I have a few recipes that involve lemons and limes. Also pineapple is used for my teriyaki flavor. But those end results are similar to the other recipes I make without acidic ingredients. There must be someone out there that knows a similar recipe to make the jerky soft and tender. I have been driving myself crazy looking for a recipe. lol


----------



## gary s (Jan 25, 2017)

*Good morning and welcome to the forum from a pretty nice day here in East Texas, and the best site on the web. Lots of great people with tons of information on just about                     everything.*

*         Gary*


----------



## localjerkyman (Jan 26, 2017)

gary s said:


> *Good morning and welcome to the forum from a pretty nice day here in East Texas, and the best site on the web. Lots of great people with tons of information on just about                     everything.*
> 
> *         Gary*


Thank you. Yes, this site is awesome! Great people here.


----------



## cmayna (Jan 26, 2017)

Interesting about citrus additives for of the two batches I did last weekend, the one which I had added some lemon juice was infact way more tender as compare the one without.


----------



## bizbuzz (Jan 27, 2017)

I can't help with the jerky question, as I am new too, but just wanted to welcome you, and hopefully we can learn together.


----------



## tallbm (Jan 29, 2017)

cmayna said:


> Interesting about citrus additives for of the two batches I did last weekend, the one which I had added some lemon juice was infact way more tender as compare the one without.

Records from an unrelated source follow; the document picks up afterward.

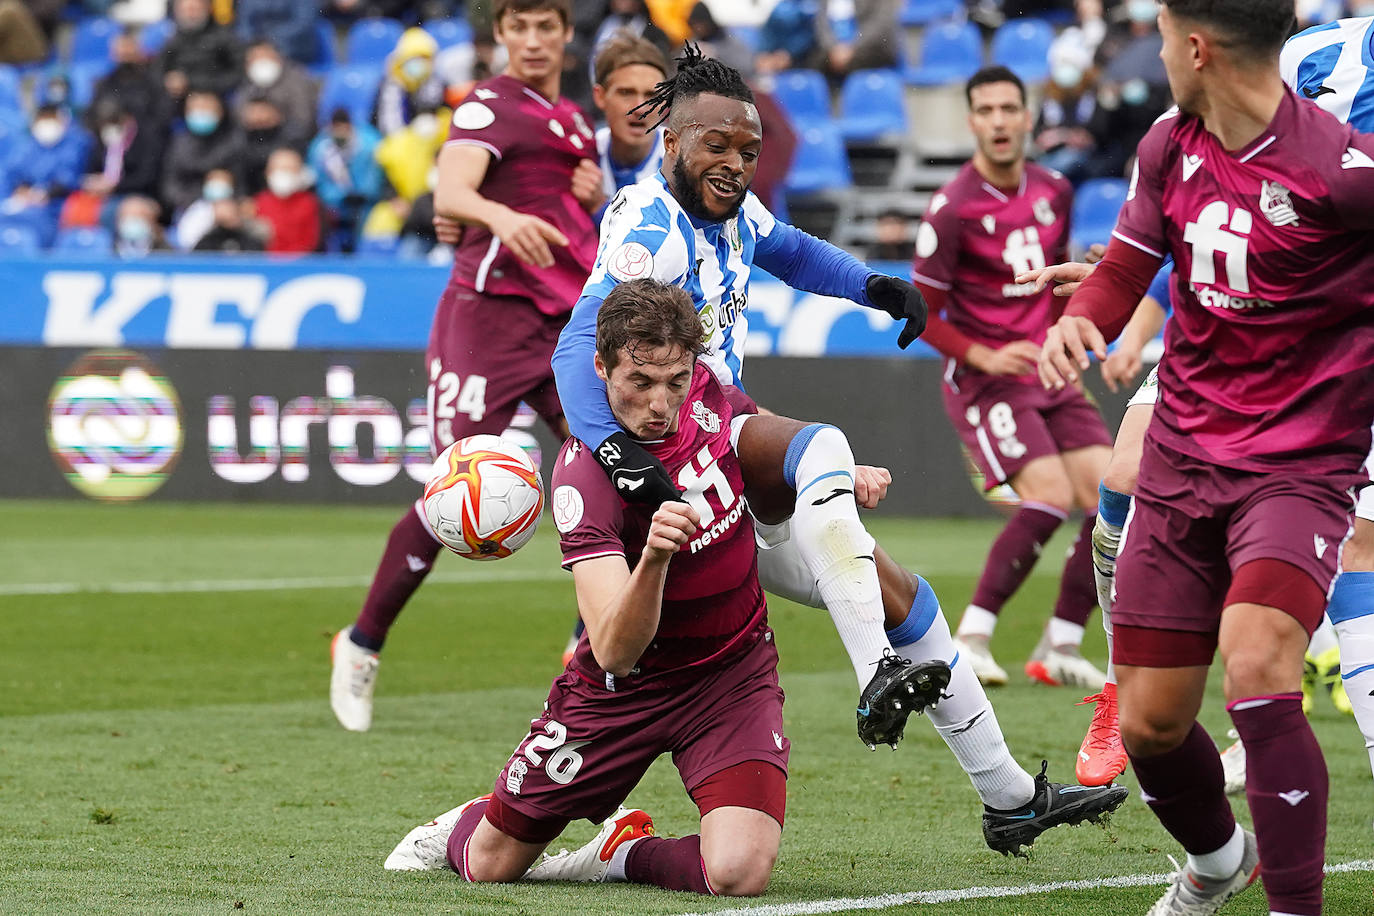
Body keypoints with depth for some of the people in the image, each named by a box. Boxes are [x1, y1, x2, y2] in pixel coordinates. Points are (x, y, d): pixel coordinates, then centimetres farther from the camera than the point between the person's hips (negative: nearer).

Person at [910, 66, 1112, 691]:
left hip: (1049, 374, 7)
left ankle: (1059, 649, 6)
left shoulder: (1054, 193, 6)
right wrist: (984, 357, -19)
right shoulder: (953, 209, -13)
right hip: (985, 378, -7)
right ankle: (970, 636, -13)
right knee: (1050, 496, -24)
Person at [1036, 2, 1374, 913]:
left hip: (1301, 469, -6)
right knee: (1149, 726, 9)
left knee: (1256, 672, -31)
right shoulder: (1171, 147, 3)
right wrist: (1079, 321, -4)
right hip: (1183, 458, 6)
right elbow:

Sounds about right.  This is the idea that created the existence of fajitas.  A long while back meat places didn't care for the skirt as grinding it would dull blades and such so they would give away or sell super cheap.  Cheap meat plus hardcore tenderizing marinade = fajitas.  Should work work the same for jerky :)


----------



## myownidaho (Jan 29, 2017)

It could also very well be the two companies you cited use tumblers designed tenderize while the meat marinates.


----------



## jayberj (Jan 29, 2017)

localjerkyman said:


> Has anyone here tried those two brands I mentioned, Jeff's Famous Jerky and Arizona Jack's Jerky? If you have, or tried anything similar to that soft, tender texture beef jerky, that is what I'm trying to make. That type of beef jerky. Please chime in and advise.


I love the Arizona Jack's Jalapeno jerky. Almost have it duplicated. I use my Traeger on smoke for about 4 hrs. Been playing with this recipe. http://www.traegergrills.com/recipes/beef/jalapeno-beef-jerky
I have changed a few things but this is a great starting point.


----------



## localjerkyman (Jan 30, 2017)

Jayberj said:


> I love the Arizona Jack's Jalapeno jerky. Almost have it duplicated. I use my Traeger on smoke for about 4 hrs. Been playing with this recipe. http://www.traegergrills.com/recipes/beef/jalapeno-beef-jerky
> I have changed a few things but this is a great starting point.



Thank you for this recipe! Looks great! Gonna make an attempt at it.


----------